Mirella  looks up from Vargas Lhosa’s The Way to Paradise and says, “All the guys selling stuff from trucks sound the same through their loudspeakers.  Is this an amplification phenomenon?”  Not at all, says I, they have to audition and if they can’t hit a certain pleading stridency, they don’t qualify and aren’t issued a shout-a-phone.  Imagine, you are handed a script and asked to bellow into a microphone: ka-rek-lahs, tra-pez-ia (chairs, tables), mah-ree-thes, bah-kah-ya-ros (smelt, cod), and whatever else you can sell off the back of a truck.  And you gotta streeeeeetch those words way out.  We can rest assured they aren’t asked for any Cavafy or Sophocles.  But they can’t be too strident, after all, you’re trying to get the women of the village out of their houses and into the street.  There’s a certain element of seduction involved.  And that’s tough when you’re screaming about how fresh your fish is or how cheap your plastic chairs are.

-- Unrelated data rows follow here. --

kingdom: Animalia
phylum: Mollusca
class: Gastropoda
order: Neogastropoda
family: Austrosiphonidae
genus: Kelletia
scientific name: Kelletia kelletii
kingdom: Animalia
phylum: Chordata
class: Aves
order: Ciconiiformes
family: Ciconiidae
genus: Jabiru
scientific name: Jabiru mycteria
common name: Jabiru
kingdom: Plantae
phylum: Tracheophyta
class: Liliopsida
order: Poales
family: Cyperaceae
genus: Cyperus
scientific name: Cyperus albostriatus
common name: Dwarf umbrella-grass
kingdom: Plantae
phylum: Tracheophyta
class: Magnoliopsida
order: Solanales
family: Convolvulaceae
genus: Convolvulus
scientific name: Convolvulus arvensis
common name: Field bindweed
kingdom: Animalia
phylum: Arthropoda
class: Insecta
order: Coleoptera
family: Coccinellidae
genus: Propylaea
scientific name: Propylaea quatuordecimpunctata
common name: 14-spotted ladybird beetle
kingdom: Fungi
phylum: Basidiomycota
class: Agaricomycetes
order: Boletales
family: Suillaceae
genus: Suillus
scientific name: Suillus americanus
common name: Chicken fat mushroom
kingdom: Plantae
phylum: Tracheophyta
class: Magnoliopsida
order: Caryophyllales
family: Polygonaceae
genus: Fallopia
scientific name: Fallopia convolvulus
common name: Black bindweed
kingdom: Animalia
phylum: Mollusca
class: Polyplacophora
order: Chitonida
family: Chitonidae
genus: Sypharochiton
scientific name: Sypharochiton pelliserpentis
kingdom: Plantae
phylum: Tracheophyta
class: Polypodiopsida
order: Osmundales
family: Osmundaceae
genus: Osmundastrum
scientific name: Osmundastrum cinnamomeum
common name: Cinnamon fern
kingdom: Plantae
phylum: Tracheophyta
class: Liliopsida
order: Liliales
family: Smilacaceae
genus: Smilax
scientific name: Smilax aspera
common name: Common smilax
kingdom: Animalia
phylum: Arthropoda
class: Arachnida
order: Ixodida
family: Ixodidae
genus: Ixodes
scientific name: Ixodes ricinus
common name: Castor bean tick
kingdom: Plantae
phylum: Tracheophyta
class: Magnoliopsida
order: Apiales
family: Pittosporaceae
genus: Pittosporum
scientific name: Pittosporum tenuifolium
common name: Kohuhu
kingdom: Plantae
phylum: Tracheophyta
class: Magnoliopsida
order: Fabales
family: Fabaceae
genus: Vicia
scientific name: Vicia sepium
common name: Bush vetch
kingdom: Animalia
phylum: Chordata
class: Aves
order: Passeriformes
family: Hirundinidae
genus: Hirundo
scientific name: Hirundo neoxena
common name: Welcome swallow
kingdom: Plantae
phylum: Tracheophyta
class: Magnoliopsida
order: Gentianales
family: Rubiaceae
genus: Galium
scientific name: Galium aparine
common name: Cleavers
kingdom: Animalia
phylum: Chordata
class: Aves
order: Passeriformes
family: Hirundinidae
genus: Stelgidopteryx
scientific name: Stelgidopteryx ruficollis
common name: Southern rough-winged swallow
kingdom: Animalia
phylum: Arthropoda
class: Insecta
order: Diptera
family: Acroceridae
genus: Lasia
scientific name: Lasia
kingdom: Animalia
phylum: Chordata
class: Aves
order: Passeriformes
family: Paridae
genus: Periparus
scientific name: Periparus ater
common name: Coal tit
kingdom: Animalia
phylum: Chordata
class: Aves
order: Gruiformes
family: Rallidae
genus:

A beautiful morning waking above the sea, wind rustling the oaks; we take our tea in the sun and discuss various spider webs stretched between the trees.  Some of the distances appear impossible.  Great feats of engineering occur all around us, overnight.  All manner of bug is caught and eaten.  Mirella gives me the once over and says, “You look so American.”  I’m wearing a dumb straw hat that can’t decide if it’s cowboy or sombrero, Roy Orbison shades, though the optometrist swore they were Jack Nicholson, and sandals, no confusion there, and nada mas.  In my hands a roll of toilet paper and Zadie Smith’s new novel, NW.  I’m headed to the open air loo beneath some oak trees that affords a panorama of sea.  Shitting with a view, it has no nationality, on the contrary, it’s a simple luxury.  Practically pagan.


What have you to do with what’s happened to you?

How easy to take good luck as your due.